Reproduce verbatim the lines of the records below, from the line containing "因为我想得到，根据认知心理学" through the final line of the records, both included.

--- Extracted data entries ---

==*==

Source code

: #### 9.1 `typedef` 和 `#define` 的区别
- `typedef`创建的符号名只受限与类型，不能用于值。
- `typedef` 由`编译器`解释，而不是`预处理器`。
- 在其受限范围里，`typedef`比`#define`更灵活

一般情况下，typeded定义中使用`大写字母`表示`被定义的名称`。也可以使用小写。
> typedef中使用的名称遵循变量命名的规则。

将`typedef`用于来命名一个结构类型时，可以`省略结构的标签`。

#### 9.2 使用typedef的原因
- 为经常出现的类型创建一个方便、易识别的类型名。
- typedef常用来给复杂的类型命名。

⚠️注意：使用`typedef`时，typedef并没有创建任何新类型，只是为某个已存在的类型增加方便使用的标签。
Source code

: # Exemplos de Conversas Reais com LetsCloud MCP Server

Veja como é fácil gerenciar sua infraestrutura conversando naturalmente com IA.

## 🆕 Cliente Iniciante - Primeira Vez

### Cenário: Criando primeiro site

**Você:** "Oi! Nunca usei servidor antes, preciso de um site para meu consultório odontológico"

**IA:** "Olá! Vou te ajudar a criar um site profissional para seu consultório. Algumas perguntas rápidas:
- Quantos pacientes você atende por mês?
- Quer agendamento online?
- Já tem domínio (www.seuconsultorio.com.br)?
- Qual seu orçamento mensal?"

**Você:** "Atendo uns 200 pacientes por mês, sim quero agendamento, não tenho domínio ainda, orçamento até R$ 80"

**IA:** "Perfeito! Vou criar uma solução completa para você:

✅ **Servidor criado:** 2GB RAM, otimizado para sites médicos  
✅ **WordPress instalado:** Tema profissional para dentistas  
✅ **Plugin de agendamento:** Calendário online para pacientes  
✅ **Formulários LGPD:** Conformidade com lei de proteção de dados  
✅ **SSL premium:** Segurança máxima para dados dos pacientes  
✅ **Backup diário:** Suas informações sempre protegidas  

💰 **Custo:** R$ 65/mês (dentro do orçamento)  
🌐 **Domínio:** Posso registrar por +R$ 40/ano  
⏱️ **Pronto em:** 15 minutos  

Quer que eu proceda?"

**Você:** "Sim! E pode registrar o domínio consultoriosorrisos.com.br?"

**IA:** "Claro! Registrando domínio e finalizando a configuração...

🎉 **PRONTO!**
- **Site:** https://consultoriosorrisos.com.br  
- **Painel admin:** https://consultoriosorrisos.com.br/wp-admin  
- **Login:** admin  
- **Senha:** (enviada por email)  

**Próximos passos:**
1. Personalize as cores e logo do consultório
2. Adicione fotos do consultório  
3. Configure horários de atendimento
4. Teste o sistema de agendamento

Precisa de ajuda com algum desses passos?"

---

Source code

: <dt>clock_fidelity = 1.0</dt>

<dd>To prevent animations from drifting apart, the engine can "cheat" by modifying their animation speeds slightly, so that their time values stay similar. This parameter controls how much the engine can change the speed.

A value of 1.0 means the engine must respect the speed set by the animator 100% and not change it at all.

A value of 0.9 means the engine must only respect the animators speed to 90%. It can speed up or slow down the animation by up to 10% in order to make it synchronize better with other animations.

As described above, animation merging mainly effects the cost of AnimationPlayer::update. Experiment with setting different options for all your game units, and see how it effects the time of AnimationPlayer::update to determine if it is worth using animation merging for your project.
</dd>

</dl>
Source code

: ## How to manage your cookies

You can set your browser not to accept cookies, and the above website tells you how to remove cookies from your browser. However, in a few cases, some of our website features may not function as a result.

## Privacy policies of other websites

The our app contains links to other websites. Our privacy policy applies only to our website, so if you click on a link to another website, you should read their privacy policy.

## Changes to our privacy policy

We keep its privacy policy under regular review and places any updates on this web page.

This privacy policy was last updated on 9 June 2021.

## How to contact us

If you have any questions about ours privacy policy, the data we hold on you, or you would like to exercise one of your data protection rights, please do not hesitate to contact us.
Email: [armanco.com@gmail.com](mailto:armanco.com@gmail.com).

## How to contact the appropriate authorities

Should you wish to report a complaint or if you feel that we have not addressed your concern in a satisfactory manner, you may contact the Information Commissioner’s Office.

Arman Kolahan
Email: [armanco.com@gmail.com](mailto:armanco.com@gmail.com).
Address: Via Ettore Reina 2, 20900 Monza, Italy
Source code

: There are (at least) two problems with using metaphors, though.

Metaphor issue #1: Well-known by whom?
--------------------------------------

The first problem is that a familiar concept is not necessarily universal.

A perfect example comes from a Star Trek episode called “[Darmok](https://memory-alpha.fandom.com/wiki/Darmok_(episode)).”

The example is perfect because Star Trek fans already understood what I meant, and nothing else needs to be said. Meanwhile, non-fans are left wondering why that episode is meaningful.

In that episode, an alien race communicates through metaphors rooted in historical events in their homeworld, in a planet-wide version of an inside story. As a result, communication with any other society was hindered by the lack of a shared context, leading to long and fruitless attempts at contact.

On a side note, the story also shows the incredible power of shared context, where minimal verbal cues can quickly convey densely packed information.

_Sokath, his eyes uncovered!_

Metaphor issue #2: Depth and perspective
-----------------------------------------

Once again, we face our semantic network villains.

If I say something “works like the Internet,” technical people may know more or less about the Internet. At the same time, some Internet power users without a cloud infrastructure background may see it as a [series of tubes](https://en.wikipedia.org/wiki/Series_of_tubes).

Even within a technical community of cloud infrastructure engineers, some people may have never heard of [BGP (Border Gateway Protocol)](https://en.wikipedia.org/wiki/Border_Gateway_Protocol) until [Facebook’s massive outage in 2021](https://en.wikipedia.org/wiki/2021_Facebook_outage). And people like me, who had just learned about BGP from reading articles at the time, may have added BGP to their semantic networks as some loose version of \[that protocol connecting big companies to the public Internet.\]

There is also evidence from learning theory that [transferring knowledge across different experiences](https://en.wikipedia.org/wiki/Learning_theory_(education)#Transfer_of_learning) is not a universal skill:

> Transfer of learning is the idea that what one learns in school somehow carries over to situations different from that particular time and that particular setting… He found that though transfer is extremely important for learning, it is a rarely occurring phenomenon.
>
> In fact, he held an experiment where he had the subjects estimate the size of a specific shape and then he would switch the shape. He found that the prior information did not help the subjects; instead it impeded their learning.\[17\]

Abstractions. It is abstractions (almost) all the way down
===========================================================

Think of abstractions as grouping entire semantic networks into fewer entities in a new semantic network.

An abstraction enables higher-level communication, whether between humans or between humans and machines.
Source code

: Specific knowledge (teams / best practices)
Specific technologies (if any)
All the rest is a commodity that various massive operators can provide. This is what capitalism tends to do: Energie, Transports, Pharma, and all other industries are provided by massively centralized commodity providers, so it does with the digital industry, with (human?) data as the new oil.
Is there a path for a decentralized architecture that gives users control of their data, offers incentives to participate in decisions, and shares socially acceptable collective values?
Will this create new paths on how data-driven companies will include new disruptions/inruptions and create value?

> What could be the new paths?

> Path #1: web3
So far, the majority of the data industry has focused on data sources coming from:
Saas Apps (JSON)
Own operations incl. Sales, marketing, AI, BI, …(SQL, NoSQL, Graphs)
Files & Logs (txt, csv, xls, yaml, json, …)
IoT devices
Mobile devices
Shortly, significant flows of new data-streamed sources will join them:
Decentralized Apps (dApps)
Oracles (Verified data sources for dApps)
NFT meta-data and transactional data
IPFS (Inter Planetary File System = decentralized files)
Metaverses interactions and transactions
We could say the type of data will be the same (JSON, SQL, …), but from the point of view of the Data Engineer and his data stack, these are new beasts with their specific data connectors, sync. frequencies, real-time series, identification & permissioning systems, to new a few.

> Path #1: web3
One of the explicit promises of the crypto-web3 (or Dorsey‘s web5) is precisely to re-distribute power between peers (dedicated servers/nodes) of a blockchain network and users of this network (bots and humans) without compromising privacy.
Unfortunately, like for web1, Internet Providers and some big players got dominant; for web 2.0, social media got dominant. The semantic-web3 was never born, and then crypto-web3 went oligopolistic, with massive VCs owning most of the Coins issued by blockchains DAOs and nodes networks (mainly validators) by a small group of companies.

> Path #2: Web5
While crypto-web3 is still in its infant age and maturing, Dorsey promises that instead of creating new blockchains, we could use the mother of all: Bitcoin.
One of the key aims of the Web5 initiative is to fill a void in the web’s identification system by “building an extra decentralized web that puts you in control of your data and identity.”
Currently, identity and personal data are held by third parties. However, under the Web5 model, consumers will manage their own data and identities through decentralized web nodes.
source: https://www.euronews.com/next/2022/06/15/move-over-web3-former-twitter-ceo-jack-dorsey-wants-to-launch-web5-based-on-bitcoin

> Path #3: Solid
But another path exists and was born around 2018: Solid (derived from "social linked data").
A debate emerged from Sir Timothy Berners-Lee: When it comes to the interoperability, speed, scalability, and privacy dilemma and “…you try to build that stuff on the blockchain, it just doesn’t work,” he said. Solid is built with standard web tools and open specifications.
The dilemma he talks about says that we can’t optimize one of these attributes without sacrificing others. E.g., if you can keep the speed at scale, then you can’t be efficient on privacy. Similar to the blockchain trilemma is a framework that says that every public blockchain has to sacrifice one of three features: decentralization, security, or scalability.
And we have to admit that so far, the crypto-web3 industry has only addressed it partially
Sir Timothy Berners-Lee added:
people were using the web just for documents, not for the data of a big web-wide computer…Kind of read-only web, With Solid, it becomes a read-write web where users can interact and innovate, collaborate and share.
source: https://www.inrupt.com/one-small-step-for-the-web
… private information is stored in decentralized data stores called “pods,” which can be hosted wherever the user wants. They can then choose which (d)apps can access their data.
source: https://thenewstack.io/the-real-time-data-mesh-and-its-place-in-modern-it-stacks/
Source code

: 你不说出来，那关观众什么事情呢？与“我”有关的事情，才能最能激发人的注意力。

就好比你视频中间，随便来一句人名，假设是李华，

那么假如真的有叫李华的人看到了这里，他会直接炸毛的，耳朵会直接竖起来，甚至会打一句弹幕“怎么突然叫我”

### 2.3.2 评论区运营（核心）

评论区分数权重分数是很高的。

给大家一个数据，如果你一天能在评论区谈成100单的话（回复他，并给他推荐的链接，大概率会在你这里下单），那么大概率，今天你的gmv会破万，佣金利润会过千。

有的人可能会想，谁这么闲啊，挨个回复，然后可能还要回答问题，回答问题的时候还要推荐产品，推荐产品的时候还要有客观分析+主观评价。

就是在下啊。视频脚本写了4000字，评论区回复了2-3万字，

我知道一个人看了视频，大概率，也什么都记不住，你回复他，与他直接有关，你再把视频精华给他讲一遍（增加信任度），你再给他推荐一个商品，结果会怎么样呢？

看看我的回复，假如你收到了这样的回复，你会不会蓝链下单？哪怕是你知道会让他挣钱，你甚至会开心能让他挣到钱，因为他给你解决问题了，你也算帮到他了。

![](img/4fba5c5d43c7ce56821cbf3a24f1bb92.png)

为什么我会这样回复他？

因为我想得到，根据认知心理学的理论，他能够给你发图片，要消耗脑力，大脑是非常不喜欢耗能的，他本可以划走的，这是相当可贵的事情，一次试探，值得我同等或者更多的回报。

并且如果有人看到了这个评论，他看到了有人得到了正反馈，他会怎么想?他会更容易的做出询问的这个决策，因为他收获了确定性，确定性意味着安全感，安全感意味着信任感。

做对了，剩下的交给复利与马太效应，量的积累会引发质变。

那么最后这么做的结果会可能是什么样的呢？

==*==

--- Written response ---
因为我想得到，根据认知心理学的理论，他能够给你发图片，要消耗脑力，大脑是非常不喜欢耗能的，他本可以划走的，这是相当可贵的事情，一次试探，值得我同等或者更多的回报。

并且如果有人看到了这个评论，他看到了有人得到了正反馈，他会怎么想?他会更容易的做出询问的这个决策，因为他收获了确定性，确定性意味着安全感，安全感意味着信任感。

做对了，剩下的交给复利与马太效应，量的积累会引发质变。

那么最后这么做的结果会可能是什么样的呢？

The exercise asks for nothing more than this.